Officials with the City of Park Ridge said they don’t have an exact number of homes that were flooded this past weekend, but they received several calls.

Meanwhile in Des Plaines, residents have already dealt with serious flooding, and the storms have also caused some injuries.

A large branch from a tree damaged in the storms split from its base and fell to the ground, injuring 3-year-old twin girls Sunday afternoon. The girls’ mother was also injured, but none of their injuries is considered life-threatening.

In Des Plaines, homes were also threatened. There were some street closures and flood damage, as residents rushed to place sandbags around their homes.

“It got to the third step of the house here, and 8 feet in the basement, and 4 feet in the garage,” said resident Tom Hooper.

But Hooper said not even sandbags would have helped.

“We kept the door closed to try to stop the water from pouring in. It broke the whole door jamb and everything, see, it tore it apart, from the force of the water,” he said.

Hooper took CBS 2 around his house, where it was hard to distinguish the river from his backyard.

“Right now, we’ve lost two furnaces, a 75-gallon hot water tank,” he said.

This is the 15th time Hooper’s home has flooded in the past decade.

“This one came real fast,” he said. “This is the fastest I’ve ever seen.”

The river crested at about 7.5 feet Saturday, but by Sunday evening, it was just above 5 feet.

“I very thankful, because now, something could be done,” he said.

Sandbags are up at three locations in Des Plaines – Big Ben Drive and Hawthorne Lane, Christ Church at Cora and Henry Avenues, and River Road at Howard Street.

Back in Riverside, the National Weather Service predicts now that most homes will avoid significant flooding. But park areas and forest preserves were already flooded Monday morning.

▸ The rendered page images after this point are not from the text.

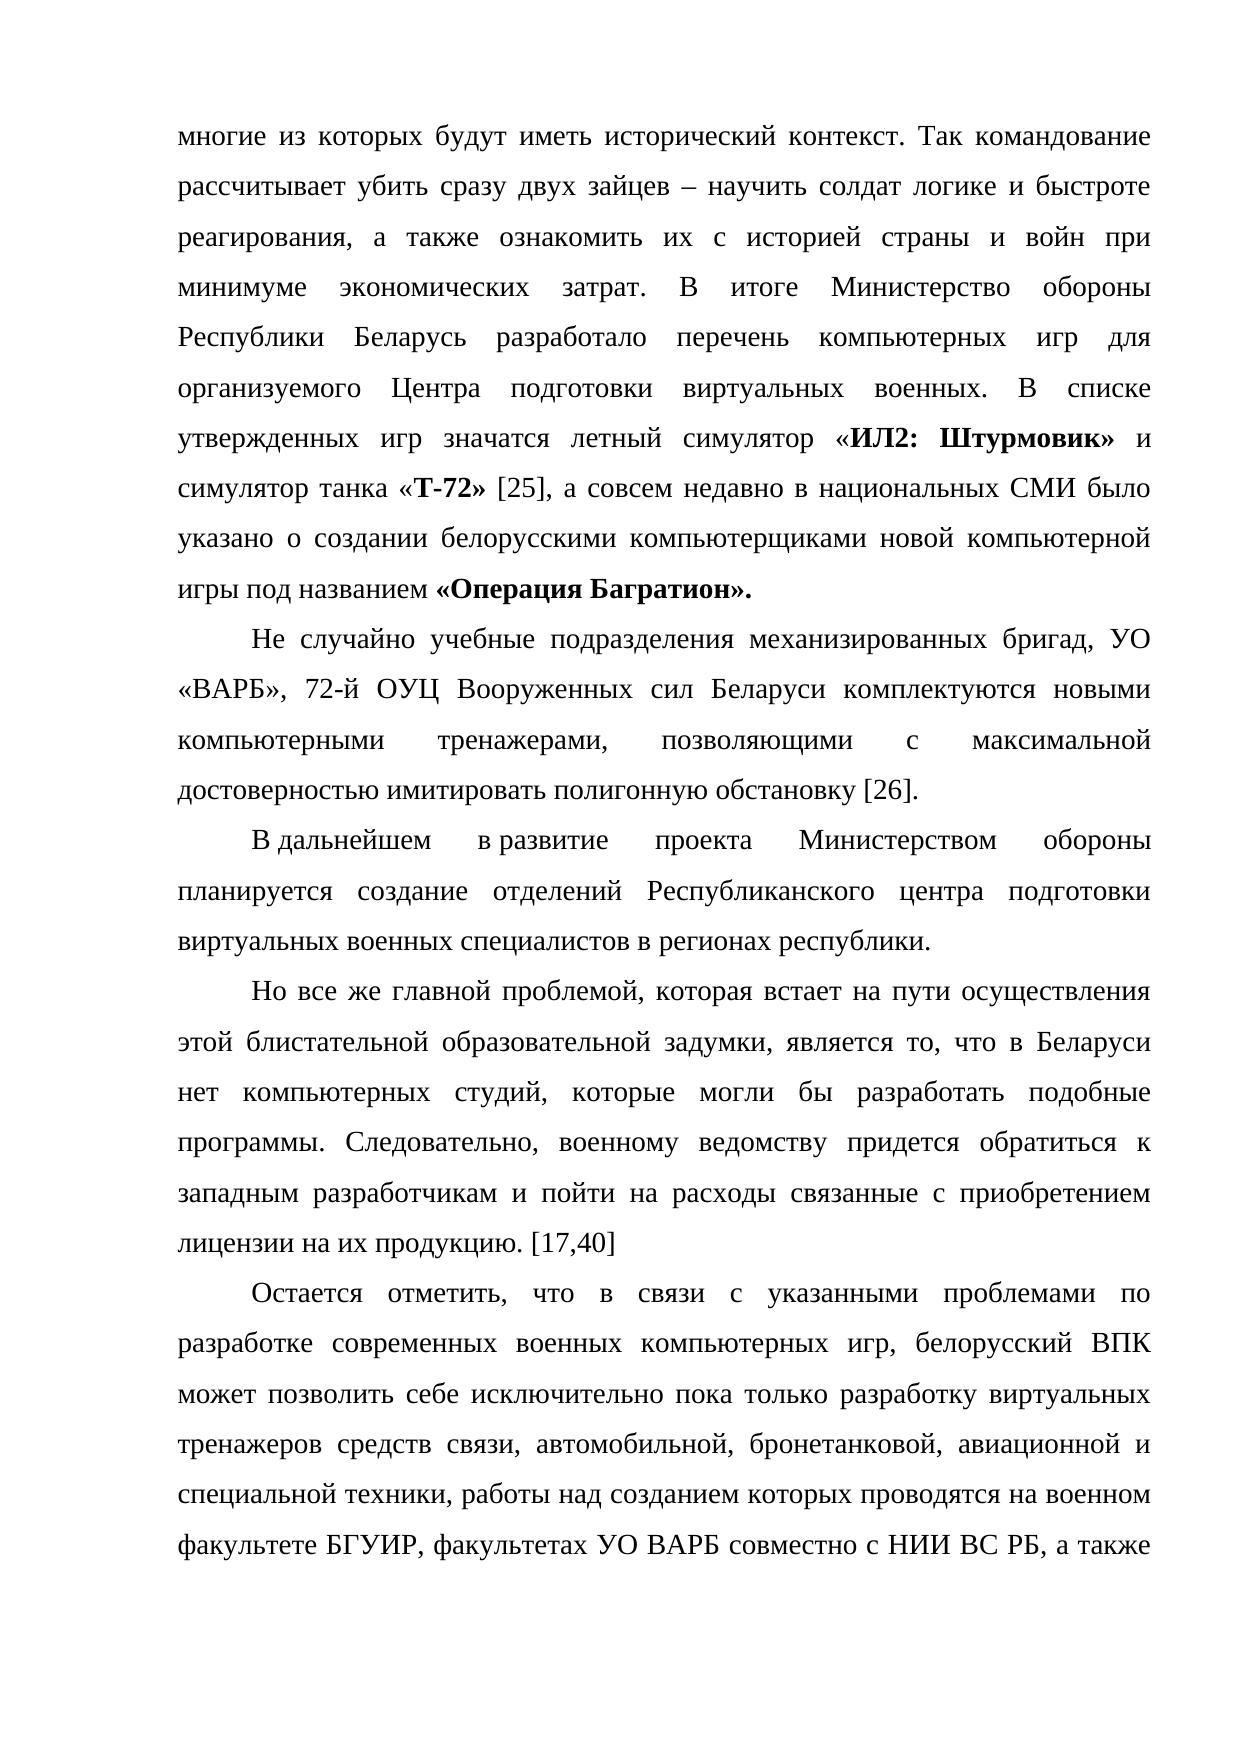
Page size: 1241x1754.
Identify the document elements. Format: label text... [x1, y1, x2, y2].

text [177, 118, 1152, 604]
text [177, 1275, 1152, 1560]
text В дальнейшем в развитие проекта Министерством обороны планируется создание отделений Республиканского центра подготовки виртуальных военных специалистов в регионах республики. [177, 822, 1152, 957]
text Не случайно учебные подразделения механизированных бригад, УО «ВАРБ», 72-й ОУЦ Вооруженных сил Беларуси комплектуются новыми компьютерными тренажерами, позволяющими с максимальной достоверностью имитировать полигонную обстановку [26]. [177, 621, 1152, 806]
text Но все же главной проблемой, которая встает на пути осуществления этой блистательной образовательной задумки, является то, что в Беларуси нет компьютерных студий, которые могли бы разработать подобные программы. Следовательно, военному ведомству придется обратиться к западным разработчикам и пойти на расходы связанные с приобретением лицензии на их продукцию. [17,40] [177, 973, 1152, 1258]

The storms over the weekend – particularly the round that swept through between about 1 and 3 a.m. Saturday – caused serious problems all around the area.

Around 160,000 ComEd customers lost power because of the storm, although unlike another violent storm two weeks ago, the vast majority had their power restored within the day.

Flooding was also widespread. The Fire Department had to rescue two semi-truck drivers who had to stand on top of their trucks as they became stranded in more than 10 feet of water on Interstate 57, the Sun-Times Media Wire reported. Flooding also forced many CTA buses to reroute from Lake Shore Drive.

At least one fire in the city, and two in Naperville, were believed to be caused by lightning from the storm.

Around 2 a.m. Saturday, a fire broke out in the two-story home at 1617 W. Byron St. in the West Lakeview neighborhood, and in the wee hours Sunday, fires broke out at 5423 Switch Grass Lane and 2520 Freeland Ct. in Naperville, each causing hundreds of thousands of dollars in damage, the Sun-Times Media Wire reported.

CBS 2 Meteorologist Megan Glaros says conditions are expected to be cooler, drier and less humid on Monday and Tuesday, with highs in the mid- to upper 80s. But highs return to the low 90s on Wednesday and Thursday, and there is a chance of thunderstorms every day from Wednesday through Friday.

Already, this is the second wettest July in history, with 9.04 inches through Sunday. The only year with more rainfall in July was 1889 – when the World’s Columbian Exposition was four years in the future – and when 9.56 inches of rain fell.